The street doesn't appear on some maps, leading to concerns for neighbors.
Paris Meadows Court is a residential road near Alexander Road and Allen Lane in North Las Vegas. We've giving you the cross streets because you may have trouble finding it. We certainly did.
"I hate standing outside telling them turn left here, right here, go straight down and you'll come to the cul-de-sac where I live," said homeowner Randy Shinn.
Shinn has lived on the street for about two years. Action News asked him what kind of reaction he gets from people who have trouble locating his street on the maps.
"A lot of them are laughing that it's been two years and they can't find the place," said Shinn. "Nobody seems to understand why."
The street has about a dozen homes. According to an official Clark County map, it's at least two and a half years old.
Action News found the street listed on several websites with maps or mapping services, like the Clark County assessor's website; however, other internet map sites or services and smart phone maps could not find the street or did not list it. A reporter's smart phone's map did not list the street but we did find Paris Meadows listed on a traditional paper map, though the map doesn't say when it was published.
Shinn said he has not had trouble receiving his mail, but some delivery drivers have trouble finding him. That's an inconvenience but Shinn said he's worried about safety.
"If there's an emergency I've just wondered: does emergency services have a way to get here or will they be doing the same thing? You know, we can't find you," said Shinn.
North Las Vegas Police spokeswoman Officer Chrissie Coon said she checked Shinn's address and the street does pop up on the department dispatcher's mapping system.

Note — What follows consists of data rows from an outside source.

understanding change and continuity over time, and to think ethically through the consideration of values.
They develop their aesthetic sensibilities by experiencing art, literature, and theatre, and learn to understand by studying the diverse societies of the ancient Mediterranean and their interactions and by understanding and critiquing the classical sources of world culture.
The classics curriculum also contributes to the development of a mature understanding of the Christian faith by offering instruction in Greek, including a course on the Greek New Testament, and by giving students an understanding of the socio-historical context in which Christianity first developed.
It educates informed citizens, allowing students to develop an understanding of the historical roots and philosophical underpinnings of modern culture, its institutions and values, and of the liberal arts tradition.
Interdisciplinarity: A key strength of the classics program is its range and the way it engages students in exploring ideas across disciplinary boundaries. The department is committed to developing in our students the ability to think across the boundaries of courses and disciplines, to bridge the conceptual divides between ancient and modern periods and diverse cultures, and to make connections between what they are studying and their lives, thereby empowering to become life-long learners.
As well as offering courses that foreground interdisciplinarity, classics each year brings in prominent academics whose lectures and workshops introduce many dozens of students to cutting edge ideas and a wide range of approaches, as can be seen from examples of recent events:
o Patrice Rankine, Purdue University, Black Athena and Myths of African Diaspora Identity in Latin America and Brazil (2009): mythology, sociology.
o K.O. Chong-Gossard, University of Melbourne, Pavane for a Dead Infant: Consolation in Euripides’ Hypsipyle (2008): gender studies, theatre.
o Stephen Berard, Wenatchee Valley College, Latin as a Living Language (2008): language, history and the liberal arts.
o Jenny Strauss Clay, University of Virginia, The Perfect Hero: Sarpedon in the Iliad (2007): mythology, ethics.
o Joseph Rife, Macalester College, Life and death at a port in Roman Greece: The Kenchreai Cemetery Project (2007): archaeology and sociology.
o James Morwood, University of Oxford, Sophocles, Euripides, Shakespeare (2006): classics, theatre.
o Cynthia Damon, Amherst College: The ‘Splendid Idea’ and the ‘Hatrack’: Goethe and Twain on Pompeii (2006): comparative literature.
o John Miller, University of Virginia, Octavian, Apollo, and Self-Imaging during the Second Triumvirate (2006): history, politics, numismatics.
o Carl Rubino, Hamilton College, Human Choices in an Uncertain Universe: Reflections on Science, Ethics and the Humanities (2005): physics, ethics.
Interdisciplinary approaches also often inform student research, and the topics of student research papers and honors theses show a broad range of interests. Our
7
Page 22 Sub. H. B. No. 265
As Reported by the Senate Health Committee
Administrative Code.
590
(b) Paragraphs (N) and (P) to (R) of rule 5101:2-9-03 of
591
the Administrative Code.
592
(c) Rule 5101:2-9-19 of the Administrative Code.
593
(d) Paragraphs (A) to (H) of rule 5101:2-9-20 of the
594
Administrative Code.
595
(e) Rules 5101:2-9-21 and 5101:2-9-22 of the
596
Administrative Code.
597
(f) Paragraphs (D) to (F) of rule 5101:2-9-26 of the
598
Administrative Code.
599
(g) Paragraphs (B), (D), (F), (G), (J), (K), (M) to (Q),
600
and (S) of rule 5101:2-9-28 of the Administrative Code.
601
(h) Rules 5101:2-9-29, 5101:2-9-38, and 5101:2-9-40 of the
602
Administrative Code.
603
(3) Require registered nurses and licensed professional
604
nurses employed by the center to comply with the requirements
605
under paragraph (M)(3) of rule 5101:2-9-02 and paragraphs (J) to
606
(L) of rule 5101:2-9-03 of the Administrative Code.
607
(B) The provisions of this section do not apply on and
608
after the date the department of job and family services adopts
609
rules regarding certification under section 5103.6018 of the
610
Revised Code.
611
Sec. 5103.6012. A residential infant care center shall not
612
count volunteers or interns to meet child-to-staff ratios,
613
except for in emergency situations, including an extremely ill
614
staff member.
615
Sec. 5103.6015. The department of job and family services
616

So why is this street on some maps and not on others, even though it's been around for years?
The Postal Service keeps a database of new and current addresses, said spokesman David Rupert. A variety of companies, including map makers, can access updated information every few months, Rupert explained over the phone. However, Rupert said it's up to individual map makers and GPS service providers to update their maps on their own which can happen at different times because roads often change. Action News verified Shinn's address as valid through the post office's website.
"I hope to make it on the map so people who need to do the services they do can find our place," said Shinn.
Some map companies allow people to report new streets or errors on the company's website.
The county maps provided to Action News are considered public documents.
Coon said police in North Las Vegas had some trouble finding new streets during the building boom years ago but that's no longer the case now that construction has slowed.